C’est pour cela qu’il faut encourager les startups. “Les jeunes sont assoiffés de création et d’innovation. Ils créent leur startup. À travers le startup act, il y a 500 startups répertoriées. Chez EY, nous avons un centre qui ne fait que ça : se concentrer sur les startups. L’idée est de les accompagner et de les aider à créer et innover avec l’entreprise privée.”
Il est important de mettre en place un environnement favorable pour les startups, afin qu’elles n’aillent pas s’installer à l’étranger : “D’ici 5 ans, la plupart des organisations utiliseront des solutions à base d’IA ou d’intelligence cognitive. Ces solutions-là auront probablement été développées par une startup tunisienne qui n’aura pas eu sa chance ici.”
Les applications de l’IA pour les banques et la santé sont utiles et accessibles à la création de projets 100% tunisiens. “Le cœur du développement bancaire, ce sont les applications : le service au citoyen, le service e-bancaire, le service e-health. Il n’aurait pas été possible de transmettre les informations à cette vitesse s’il n’y avait pas eu de digitalisation qui permette la prise de rendez-vous et le follow-up. D’ailleurs, le 1er juillet, l’UE s’est mis d’accord pour avoir le passeport sanitaire mis à disposition grâce à cette digitalisation accélérée.”

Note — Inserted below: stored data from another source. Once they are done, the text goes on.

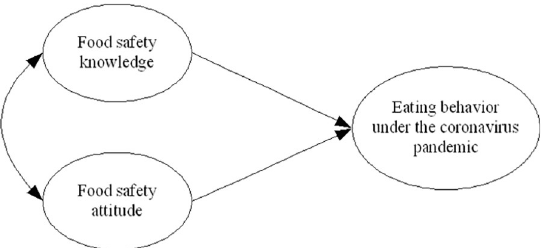
Fig 1. Model of relationships among food safety knowledge, attitude and eating behavior under the global coronavirus pandemic and varying lockdowns.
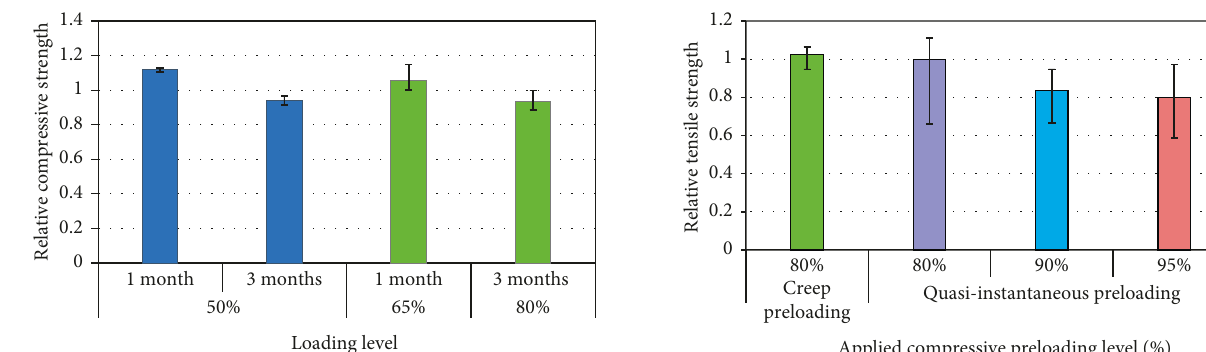
Figure 13: Compressive strength of creep-loaded specimens (relative to the average unloaded specimens) vs. the creep loading level for two loading ages (1 and 3months). The error bar repre- sents the maximum and minimum relative strength values (for 3 specimens). The variabilities of 3 accompanying control specimens ranged between +0.04 and − 0.06 for a specimen loading level of 65%; +0.04 and − 0.03 for a 50% loading level applied at an age of 1month; and ± 0.02 for 50% and 80% loading levels applied at an age of 3 months.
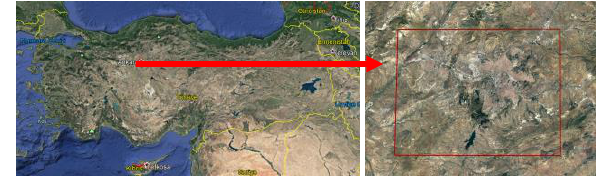
Figure 1. Location of the study area (image credit: Google Earth).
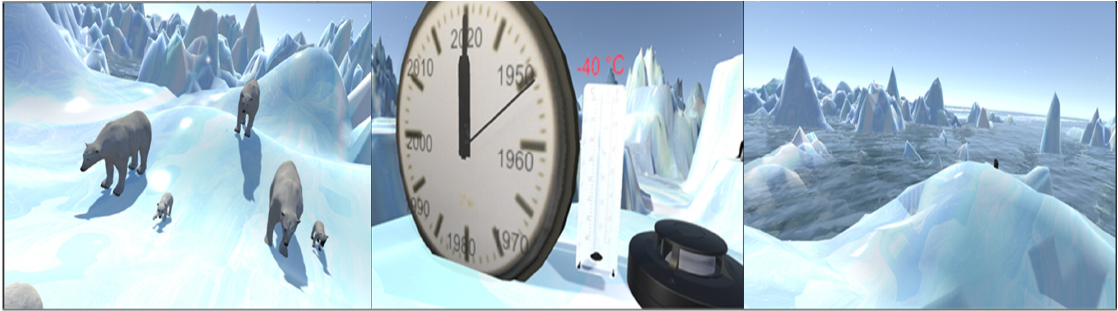
Figure 2. Arctic in the 1950s (left), timer, thermometer, CO2 concentration meter data monitoring in Arctic in the 1950s (middle), Arctic in the 2020s (right).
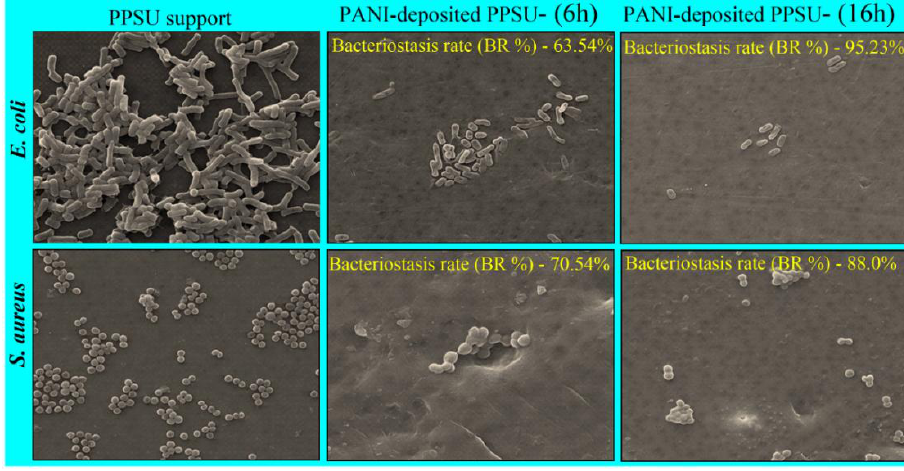
Figure 11. SEM images of features in at 5 kV, 1000 X, 6.5 WD collected to evaluate adhesion and the morphologies of E. coli and S. aureus cells on pristine PPSU and PANI-coated PPSU membranes after incubation for 6 h and 12 h.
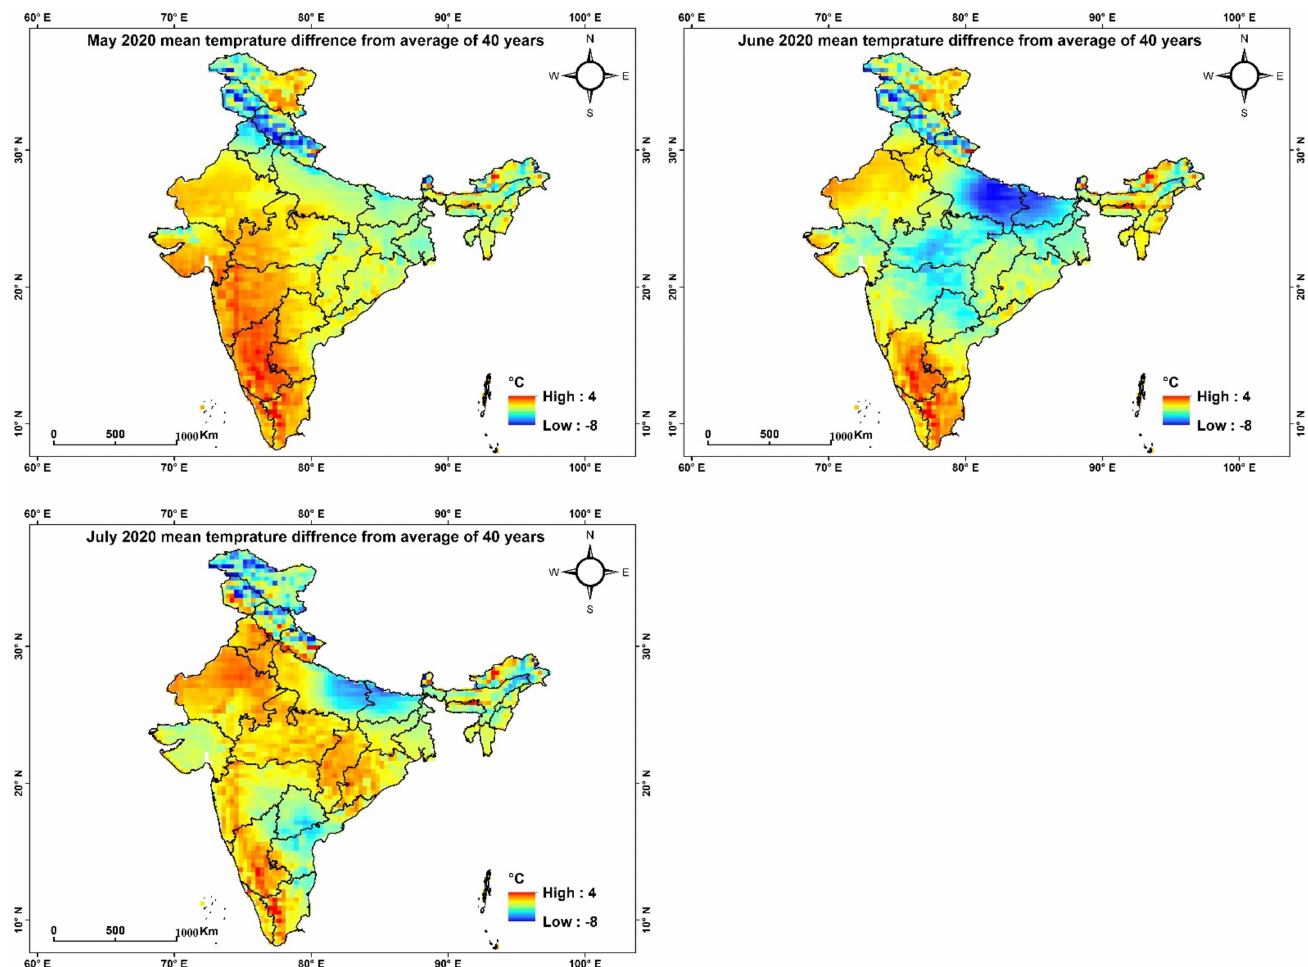
Figure 6. Mean temperature difference from the average of 40 years (1980–2020). Higher and lower values indicate increased and decreased temperatures, respectively, compared to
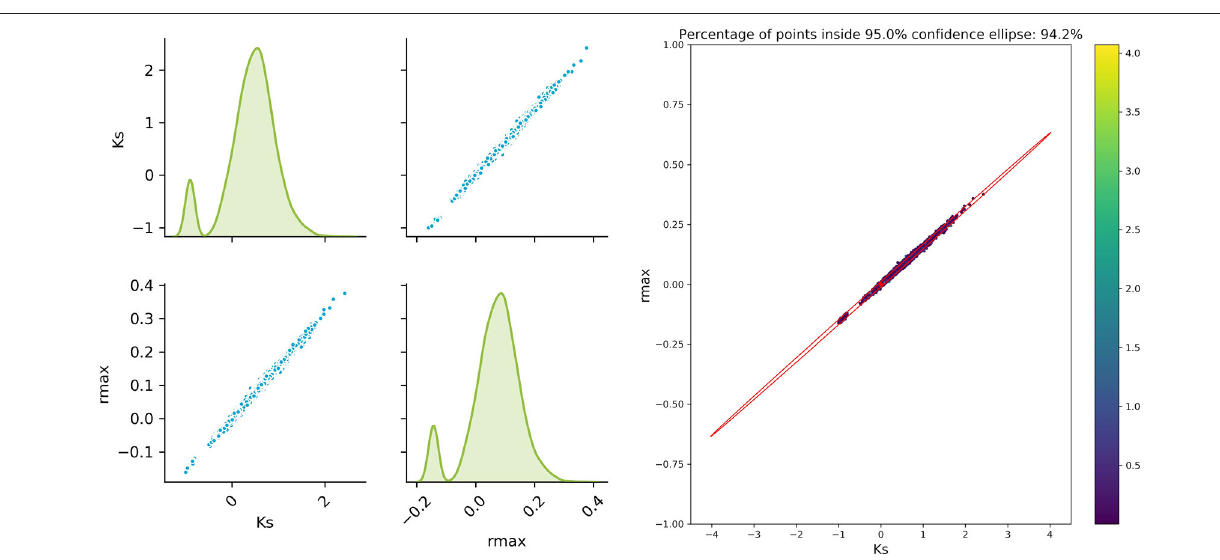
Frontiers in Bioengineering and Biotechnology |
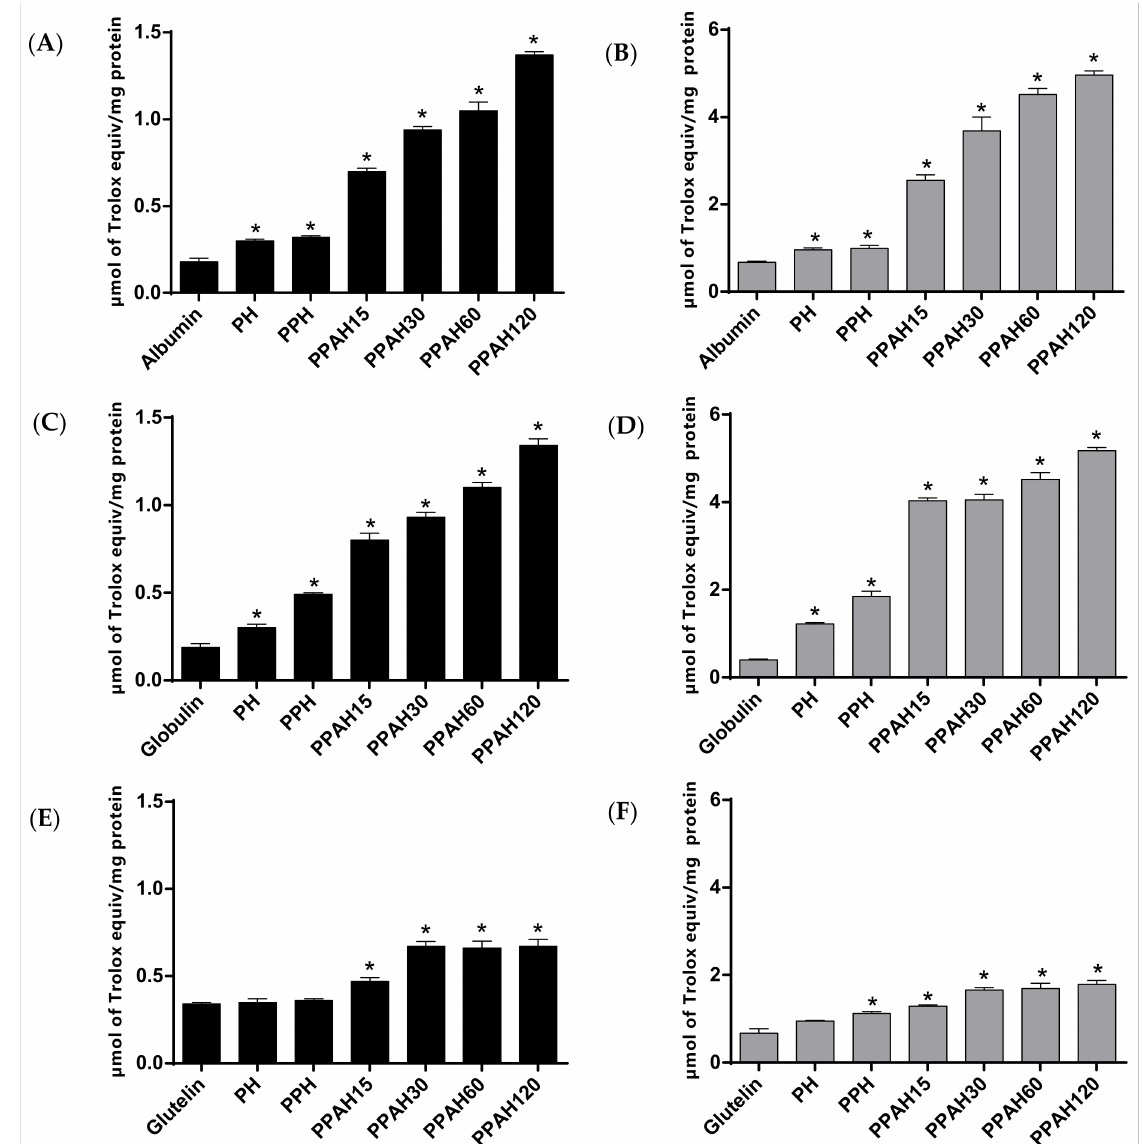
Figure 3. ABTS • + ( A , C , E ) and peroxyl ( B , D , F ) radical scavenging capacity (expressed as µ mol Trolox equivalents/mg of protein) of hydrolyzates from ( A , B ) albumin, ( C , D ) globulin, and ( E , F ) glutelin with pepsin (PH), pepsin + pancreatin (PPH), and pepsin + pancreatin + alcalase for 15 min (PPHA15), 30 min (PPHA30), 60 min (PPHA60) and 120 min (PPHA120). * p > 0.05 vs. protein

Rester prudent sur la sécurité
Avec le développement de l’IA, du cloud computing, la sécurité devient un enjeu majeur. “Pour le computing power et toute la partie cloud, il va falloir des experts. Même s’il y a des experts et que l’on développe des applications, le jour où les applications buggent, comment peut-on protéger et récupérer les informations stockées ? Avons-nous les compétences pour supporter l’infrastructure de ces mondes complètement virtualisés qui sont très complexes ? Nous avons besoin de cette maîtrise. La Tunisie produit ce genre de profil.”
Le lien entre cybersécurité, confiance et AI est un lien fragile, à construire et à préserver. “Aujourd’hui, toute la partie cyber, trust, trusted AI, c’est devenu un sujet au cœur de la plupart des entreprises avec lesquelles je suis impliquée. Ils veulent être rassurés par rapport à leurs modèles de développement.”
Donc la Tunisie a le potentiel pour se développer. Au cours de ce développement, les entrepreneurs et chercheurs doivent garder en tête la sécurité et la confiance.